The Boyz revolves around a conversation between two boys concerning what they wish for in women. It also had some queer undertones in that, to an extent, the boys fit each others’ descriptions of their dream girls.

The following play, Gone by Morning, was about a British family’s struggle as World War II commenced. Emily Hornig, a junior in the Academy of Medicine and Public Service (AMPS), said the topic of her play was inspired by her interest in World War II history. However, Hornig wanted her work to stand apart from other works about World War II. “It was difficult to not fall into the trap of telling the men’s stories of war, because those are the types of stories that I’d read and that I was influenced by,” said Hornig. She said that her first draft of the play didn’t portray any one character as being more central than the others, but she carefully revised it to shed light on emotional stress that Kit, the main character, bore rather than focusing on the hardships of the American soldier, Jack, or Kit’s husband John, who was to go to war soon. Kit must explain John’s departure to her daughter and decide what to do about her unborn child. 

Caymus Smith-Pierce, a senior in Academic Choice (AC), played John in Hornig’s play and appreciated how the play shed light on the challenges Kit faced at home. Smith-Pierce also wrote the penultimate play, An Auditory Lesson, which told the story of a home assistance robot called Nadine that represented the transition from automation to artificial intelligence. Through the meditations of a stage manager, the play essentially suggested that artificial intelligence is and always will be artificial and nothing more. 

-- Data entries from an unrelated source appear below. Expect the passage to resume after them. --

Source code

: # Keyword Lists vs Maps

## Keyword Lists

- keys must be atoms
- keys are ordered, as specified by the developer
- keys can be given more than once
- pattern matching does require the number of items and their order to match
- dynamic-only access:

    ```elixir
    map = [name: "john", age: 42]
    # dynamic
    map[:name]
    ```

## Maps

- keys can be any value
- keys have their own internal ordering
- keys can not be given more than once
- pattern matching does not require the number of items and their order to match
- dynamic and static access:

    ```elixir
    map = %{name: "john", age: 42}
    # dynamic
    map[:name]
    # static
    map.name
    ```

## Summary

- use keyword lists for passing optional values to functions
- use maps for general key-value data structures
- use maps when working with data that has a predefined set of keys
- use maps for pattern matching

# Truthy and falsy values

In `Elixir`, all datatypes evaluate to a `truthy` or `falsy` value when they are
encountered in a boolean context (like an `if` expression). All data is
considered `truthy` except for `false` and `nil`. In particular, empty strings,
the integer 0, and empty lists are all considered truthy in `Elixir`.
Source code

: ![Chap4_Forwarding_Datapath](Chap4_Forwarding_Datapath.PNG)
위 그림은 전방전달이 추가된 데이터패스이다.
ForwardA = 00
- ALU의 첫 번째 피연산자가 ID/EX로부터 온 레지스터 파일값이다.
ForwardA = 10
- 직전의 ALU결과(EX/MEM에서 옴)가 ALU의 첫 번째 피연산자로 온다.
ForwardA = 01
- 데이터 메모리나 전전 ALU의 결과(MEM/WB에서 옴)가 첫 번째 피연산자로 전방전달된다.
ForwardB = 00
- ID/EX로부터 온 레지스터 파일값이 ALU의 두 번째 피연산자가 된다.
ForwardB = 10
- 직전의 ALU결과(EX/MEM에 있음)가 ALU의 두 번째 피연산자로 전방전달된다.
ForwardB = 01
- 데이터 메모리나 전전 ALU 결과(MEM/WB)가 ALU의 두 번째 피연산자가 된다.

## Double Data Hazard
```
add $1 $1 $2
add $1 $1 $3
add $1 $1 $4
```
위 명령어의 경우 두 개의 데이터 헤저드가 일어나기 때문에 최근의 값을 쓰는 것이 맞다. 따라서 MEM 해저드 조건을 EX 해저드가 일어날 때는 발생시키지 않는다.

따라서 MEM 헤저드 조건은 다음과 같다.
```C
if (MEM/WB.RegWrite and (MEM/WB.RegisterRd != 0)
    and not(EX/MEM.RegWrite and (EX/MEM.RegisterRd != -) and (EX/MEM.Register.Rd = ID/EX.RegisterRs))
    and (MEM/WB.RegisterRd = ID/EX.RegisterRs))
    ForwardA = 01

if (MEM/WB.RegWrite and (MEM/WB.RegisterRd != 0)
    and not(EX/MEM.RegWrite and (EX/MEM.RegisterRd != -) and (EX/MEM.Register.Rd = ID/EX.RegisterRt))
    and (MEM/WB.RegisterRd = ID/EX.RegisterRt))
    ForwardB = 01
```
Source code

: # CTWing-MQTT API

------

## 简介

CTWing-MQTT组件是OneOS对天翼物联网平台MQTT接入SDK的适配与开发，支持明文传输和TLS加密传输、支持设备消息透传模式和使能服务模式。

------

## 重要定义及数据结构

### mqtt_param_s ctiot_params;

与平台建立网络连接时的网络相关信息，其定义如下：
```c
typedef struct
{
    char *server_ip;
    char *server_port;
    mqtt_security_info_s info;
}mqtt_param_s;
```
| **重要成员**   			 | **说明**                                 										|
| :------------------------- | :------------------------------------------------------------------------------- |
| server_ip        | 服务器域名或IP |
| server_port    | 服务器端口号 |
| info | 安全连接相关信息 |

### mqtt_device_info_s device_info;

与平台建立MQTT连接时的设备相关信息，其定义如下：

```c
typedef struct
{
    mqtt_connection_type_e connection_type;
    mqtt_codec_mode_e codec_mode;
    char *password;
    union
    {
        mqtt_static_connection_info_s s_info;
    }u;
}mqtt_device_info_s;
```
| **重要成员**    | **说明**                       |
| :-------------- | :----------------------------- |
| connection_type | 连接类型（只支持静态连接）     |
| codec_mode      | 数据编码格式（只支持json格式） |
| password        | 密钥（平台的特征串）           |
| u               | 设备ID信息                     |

The last play was Pumpkin Love. Forest Sabath, a sophomore in AC, initially wrote a short play that he later expanded upon. The play begins with a boy being sacrificed. The rest of the first act that was performed for the fall one-acts was essentially the origin story of the boy’s religion told by one of the gods to whom the boy was sacrificed. 

Sabath acted in his own play as a pumpkin farmer, while Hornig played his wife, Martha. In the comic origin story of the boy’s religion, the pumpkin farmer has an intimate relationship with a pumpkin. The farmer ultimately impregnates the pumpkin. Together, they have a child. The play may be performed in full in the future.